> [DATA SECTION]:
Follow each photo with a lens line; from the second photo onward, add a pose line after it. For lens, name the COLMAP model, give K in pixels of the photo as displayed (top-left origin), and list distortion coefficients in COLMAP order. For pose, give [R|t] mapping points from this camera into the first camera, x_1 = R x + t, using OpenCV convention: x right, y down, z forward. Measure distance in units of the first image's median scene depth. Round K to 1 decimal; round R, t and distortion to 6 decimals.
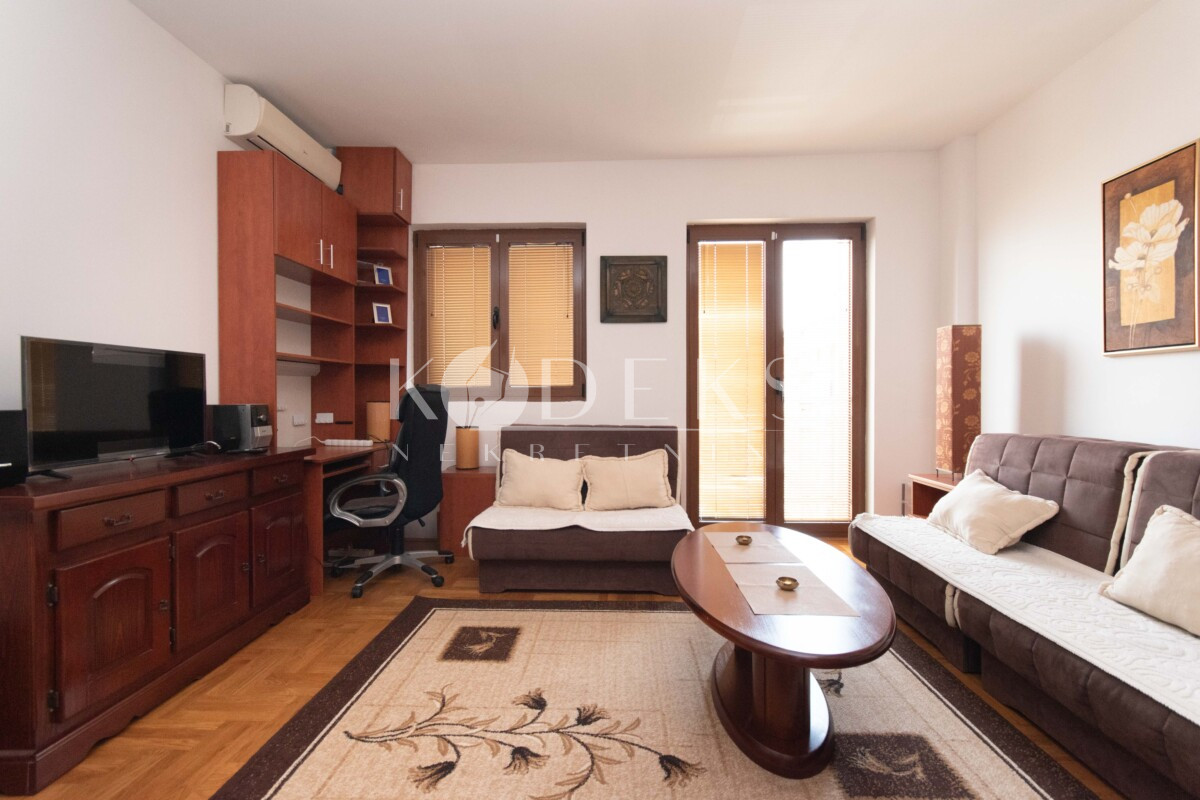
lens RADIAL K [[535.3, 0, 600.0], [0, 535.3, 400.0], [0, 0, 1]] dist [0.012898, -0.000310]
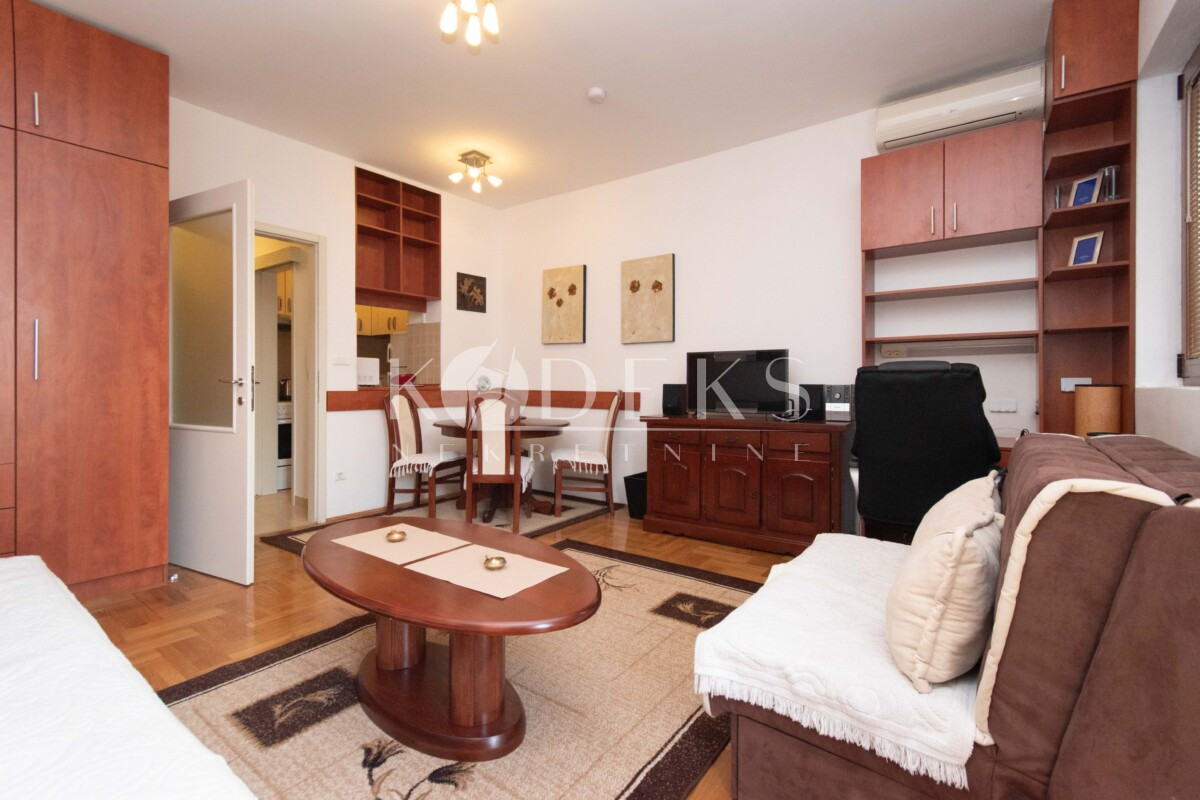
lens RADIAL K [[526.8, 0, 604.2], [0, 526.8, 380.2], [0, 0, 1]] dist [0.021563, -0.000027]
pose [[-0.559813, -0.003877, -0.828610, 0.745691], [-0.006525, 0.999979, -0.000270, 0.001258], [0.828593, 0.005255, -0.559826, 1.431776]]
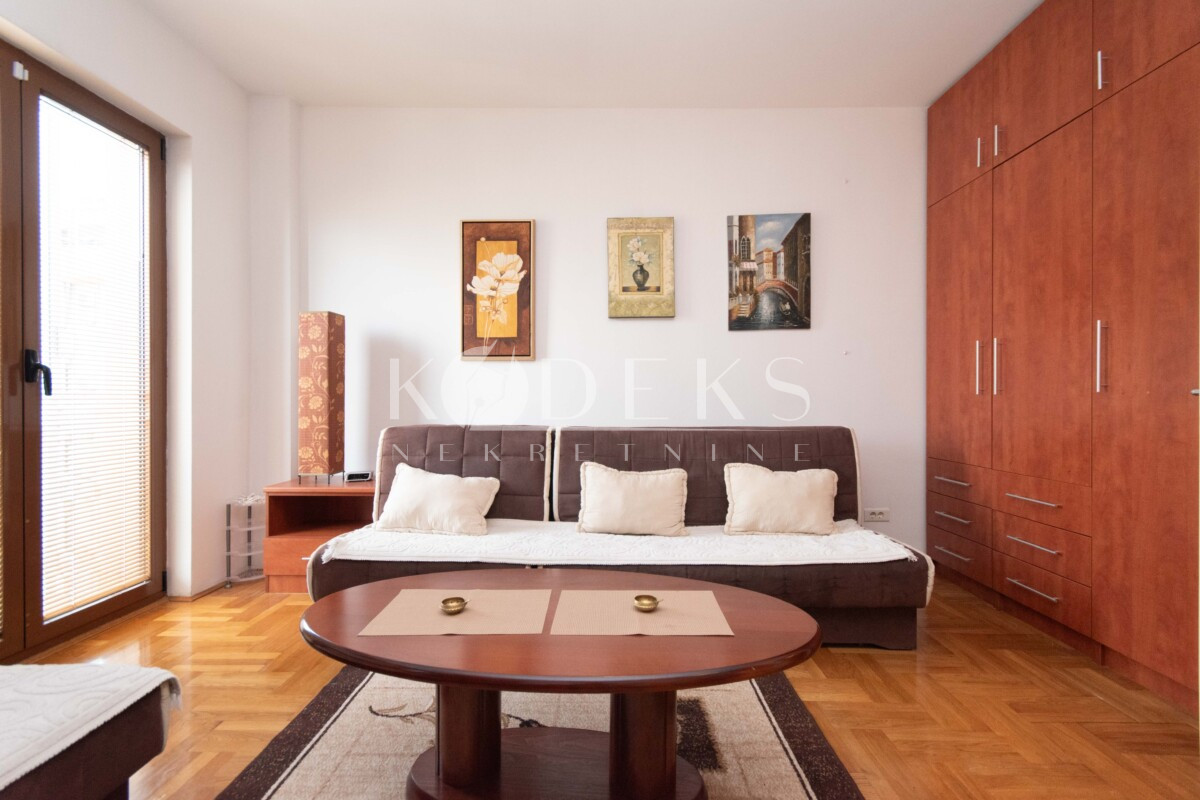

> [PROMPT]:
Reproduce the whole listing above word for word, leaving out the pictures.

> [WRITTEN REPLY]:
Follow each photo with a lens line; from the second photo onward, add a pose line after it. For lens, name the COLMAP model, give K in pixels of the photo as displayed (top-left origin), and list distortion coefficients in COLMAP order. For pose, give [R|t] mapping points from this camera into the first camera, x_1 = R x + t, using OpenCV convention: x right, y down, z forward. Measure distance in units of the first image's median scene depth. Round K to 1 decimal; round R, t and distortion to 6 decimals.
lens RADIAL K [[535.3, 0, 600.0], [0, 535.3, 400.0], [0, 0, 1]] dist [0.012898, -0.000310]
lens RADIAL K [[526.8, 0, 604.2], [0, 526.8, 380.2], [0, 0, 1]] dist [0.021563, -0.000027]
pose [[-0.559813, -0.003877, -0.828610, 0.745691], [-0.006525, 0.999979, -0.000270, 0.001258], [0.828593, 0.005255, -0.559826, 1.431776]]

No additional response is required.